Bestialités et masculinités: représentations de la monstruosité dans les injures de l’Ancien Régime

Selon les conceptions dichotomiques de l’Ancien Régime soutenues par le discours médical et religieux, la virilité se fonde sur une présence conquérante de l’espace, à la fois visuel, sonore et matériel. Le masculin, pensé dans des arguments naturalistes au XVIIIe siècle, s’associe de manière complexe avec la violence: valorisé lorsqu’il est jugé rationnel et mesuré, l’usage de la force devient illicite lorsque le comportement délictueux porte atteinte à l’ordre social et menace le monopole étatique.

Parmi les violences citées au tribunal se trouve l’injure, omniprésente dans les procédures liées aux conflits interpersonnels. Dans une société régie par l’honneur, l’offense verbale peut composer en elle-même un délit incriminant ou s’insérer dans un continuum du mot au geste. Cette pratique vindicative est soumise à un dimorphisme sexué: selon les statistiques criminelles, les procédures présentent une surreprésentation masculine, aussi bien du côté des incriminés que des «victimes». Action performative, la violence verbale participe à affirmer ou à ébranler des traits de la masculinité. Ce marqueur de genre joue donc un rôle clé dans les dynamismes sociaux de l’époque moderne.

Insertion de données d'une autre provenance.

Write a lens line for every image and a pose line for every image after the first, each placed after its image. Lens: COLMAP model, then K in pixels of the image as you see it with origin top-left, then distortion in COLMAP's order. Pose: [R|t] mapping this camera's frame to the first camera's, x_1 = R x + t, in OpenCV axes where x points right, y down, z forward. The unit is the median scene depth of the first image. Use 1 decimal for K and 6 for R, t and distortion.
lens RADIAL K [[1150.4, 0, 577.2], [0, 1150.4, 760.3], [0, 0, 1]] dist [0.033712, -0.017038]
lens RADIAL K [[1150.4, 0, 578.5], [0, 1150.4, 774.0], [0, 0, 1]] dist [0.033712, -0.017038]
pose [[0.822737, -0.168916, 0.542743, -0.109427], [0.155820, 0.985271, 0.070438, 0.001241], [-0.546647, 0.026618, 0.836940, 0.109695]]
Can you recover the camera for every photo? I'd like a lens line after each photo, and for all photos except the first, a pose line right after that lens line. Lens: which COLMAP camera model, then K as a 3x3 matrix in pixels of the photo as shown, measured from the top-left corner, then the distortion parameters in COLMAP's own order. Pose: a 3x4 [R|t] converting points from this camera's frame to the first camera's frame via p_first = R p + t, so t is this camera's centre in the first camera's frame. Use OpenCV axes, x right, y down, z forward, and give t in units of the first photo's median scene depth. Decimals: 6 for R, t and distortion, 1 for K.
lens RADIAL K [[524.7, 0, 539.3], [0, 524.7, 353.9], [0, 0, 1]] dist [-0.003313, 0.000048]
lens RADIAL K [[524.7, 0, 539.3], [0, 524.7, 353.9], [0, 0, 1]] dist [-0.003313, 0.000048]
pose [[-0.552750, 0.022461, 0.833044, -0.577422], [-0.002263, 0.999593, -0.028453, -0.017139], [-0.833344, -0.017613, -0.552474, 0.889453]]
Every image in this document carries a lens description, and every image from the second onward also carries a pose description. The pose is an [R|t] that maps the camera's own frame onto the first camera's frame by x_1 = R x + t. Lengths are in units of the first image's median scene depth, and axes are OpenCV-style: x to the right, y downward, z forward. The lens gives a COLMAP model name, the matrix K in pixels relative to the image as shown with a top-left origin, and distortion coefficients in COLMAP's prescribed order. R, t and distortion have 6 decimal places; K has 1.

Porter atteinte à un autre dans son honneur vise bien souvent à le renvoyer vers l’altérité. Inscrites dans une hiérarchie des espèces, les insultes flirtent avec le champ de la bestialité. Le langage injurieux exprime les limites de la normalité. L’étude des champs lexicaux employés, croisée avec le discours normatif et les circonstances micro-historiques, amène ainsi à interroger les frontières des rôles et des pratiques masculines, entre le convenable, le déviant et le naturel.